Excerpt ::
============

CSV to TSV conversion

This test converted a CSV file to TSV format. The file used was 14 million rows, 49 columns, 2.7 GB. This is the most competitive of the benchmarks, each of the tools having been the fastest in a previous version of this report. The D tool, csv2tsv, was third fastest until buffered writes were used in version 1.1.1.

Tool	Time (seconds)
csv2tsv	27.41
csvtk	36.26
xsv	40.40

Note: Speciality toolkits times are shown for this test. That is because previous versions of this report gave the fastest toolkit time. Each tool was at one point the fastest, so these times were previously reported.

Command lines:

$ csvtk csv2tab TREE_GRM_ESTN_14mil.csv >> /dev/null
$ csv2tsv TREE_GRM_ESTN_14mil.csv >> /dev/null
$ xsv fmt -t '\t' TREE_GRM_ESTN_14mil.csv >> /dev/null

Details

Machine: MacBook Pro, 2.8 GHz, 16 GB RAM, 4 cores, 500 GB flash storage, OS X Sierra.

============

Records shown ::
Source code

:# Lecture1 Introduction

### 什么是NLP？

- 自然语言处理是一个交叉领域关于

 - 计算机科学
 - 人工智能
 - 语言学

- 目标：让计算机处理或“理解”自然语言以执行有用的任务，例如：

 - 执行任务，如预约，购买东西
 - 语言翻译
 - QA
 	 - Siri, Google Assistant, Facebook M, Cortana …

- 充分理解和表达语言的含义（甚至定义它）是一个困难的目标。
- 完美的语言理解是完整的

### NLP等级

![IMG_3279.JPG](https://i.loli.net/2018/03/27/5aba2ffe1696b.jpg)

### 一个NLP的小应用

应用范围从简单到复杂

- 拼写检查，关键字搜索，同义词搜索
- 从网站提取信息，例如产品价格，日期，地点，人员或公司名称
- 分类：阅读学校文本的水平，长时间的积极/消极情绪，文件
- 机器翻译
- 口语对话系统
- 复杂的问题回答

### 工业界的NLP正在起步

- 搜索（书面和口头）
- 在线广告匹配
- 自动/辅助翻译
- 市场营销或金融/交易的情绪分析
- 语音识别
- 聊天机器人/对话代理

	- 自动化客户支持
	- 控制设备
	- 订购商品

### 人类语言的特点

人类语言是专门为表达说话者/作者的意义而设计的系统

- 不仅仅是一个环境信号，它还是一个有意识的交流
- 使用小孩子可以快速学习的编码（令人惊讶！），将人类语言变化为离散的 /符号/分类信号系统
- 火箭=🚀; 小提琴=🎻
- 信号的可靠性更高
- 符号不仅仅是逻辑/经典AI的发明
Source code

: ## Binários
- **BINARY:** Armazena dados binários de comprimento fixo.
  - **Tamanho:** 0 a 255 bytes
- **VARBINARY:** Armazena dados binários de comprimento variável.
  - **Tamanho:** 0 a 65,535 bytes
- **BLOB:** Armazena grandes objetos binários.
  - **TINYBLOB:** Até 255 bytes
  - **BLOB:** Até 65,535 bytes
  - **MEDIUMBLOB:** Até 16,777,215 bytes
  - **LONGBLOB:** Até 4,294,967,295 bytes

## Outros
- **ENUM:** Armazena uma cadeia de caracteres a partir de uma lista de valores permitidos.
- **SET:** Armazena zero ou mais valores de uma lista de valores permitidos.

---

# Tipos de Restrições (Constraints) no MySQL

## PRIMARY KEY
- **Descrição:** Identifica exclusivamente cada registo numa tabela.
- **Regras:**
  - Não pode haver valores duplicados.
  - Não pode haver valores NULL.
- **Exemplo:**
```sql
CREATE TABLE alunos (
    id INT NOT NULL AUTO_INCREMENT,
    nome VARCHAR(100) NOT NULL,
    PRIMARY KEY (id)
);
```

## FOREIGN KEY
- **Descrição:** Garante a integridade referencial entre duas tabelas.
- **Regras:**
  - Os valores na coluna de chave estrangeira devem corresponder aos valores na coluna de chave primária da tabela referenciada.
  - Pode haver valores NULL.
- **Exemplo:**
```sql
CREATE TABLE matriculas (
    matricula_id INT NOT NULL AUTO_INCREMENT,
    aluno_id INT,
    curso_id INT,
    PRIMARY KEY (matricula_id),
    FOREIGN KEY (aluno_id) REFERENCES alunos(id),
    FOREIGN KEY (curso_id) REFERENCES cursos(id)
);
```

============

Task requirements ::
a. Reproduce the CSV-to-TSV benchmark text from "CSV to TSV conversion" to "in version 1.1.1.".
b. Resume the CSV-to-TSV benchmark text, writing on from its final line.

List of answers ::
a.
CSV to TSV conversion

This test converted a CSV file to TSV format. The file used was 14 million rows, 49 columns, 2.7 GB. This is the most competitive of the benchmarks, each of the tools having been the fastest in a previous version of this report. The D tool, csv2tsv, was third fastest until buffered writes were used in version 1.1.1.

b.
Test files:
- hepmass_all_train.tsv - 7 million lines, 4.8 GB. The HEPMASS training set from the UCI Machine Learning repository, available here.
- TREE_GRM_ESTN_14mil.[csv|tsv] - 14 million lines, 2.7 GB. From the Forest Inventory and Analysis Database, U.S. Department of Agriculture. The first 14 million lines from the TREE_GRM_ESTN.csv file, available here.
Tools and version info (latest versions as of 3/3/2017). Several built from current source:
- OS X awk; version 20070501; written in C.
- GNU Awk version 4.1.4 (gawk); written in C.
- mawk version 1.3.4 (Michael Brennan awk); written in C.
- OS X cut (from OS X Sierra, no version info); written in C.
- GNU cut (GNU coreutils) version 8.26; written in C.
- GNU datamash version 1.1.1; written in C.
- csvtk version v0.5.0; written in Go.
- Miller (mlr) version 5.0.0; written in C.
- eBay's TSV Utilities version v1.1.1 (this toolkit); written in D.
- xsv version 0.10.3; written in Rust.
Compilers:
- LDC 1.1 (D compiler, Phobos 2.071.2)
- Apple clang 8.0.0 (C/C++)
- Go 1.8.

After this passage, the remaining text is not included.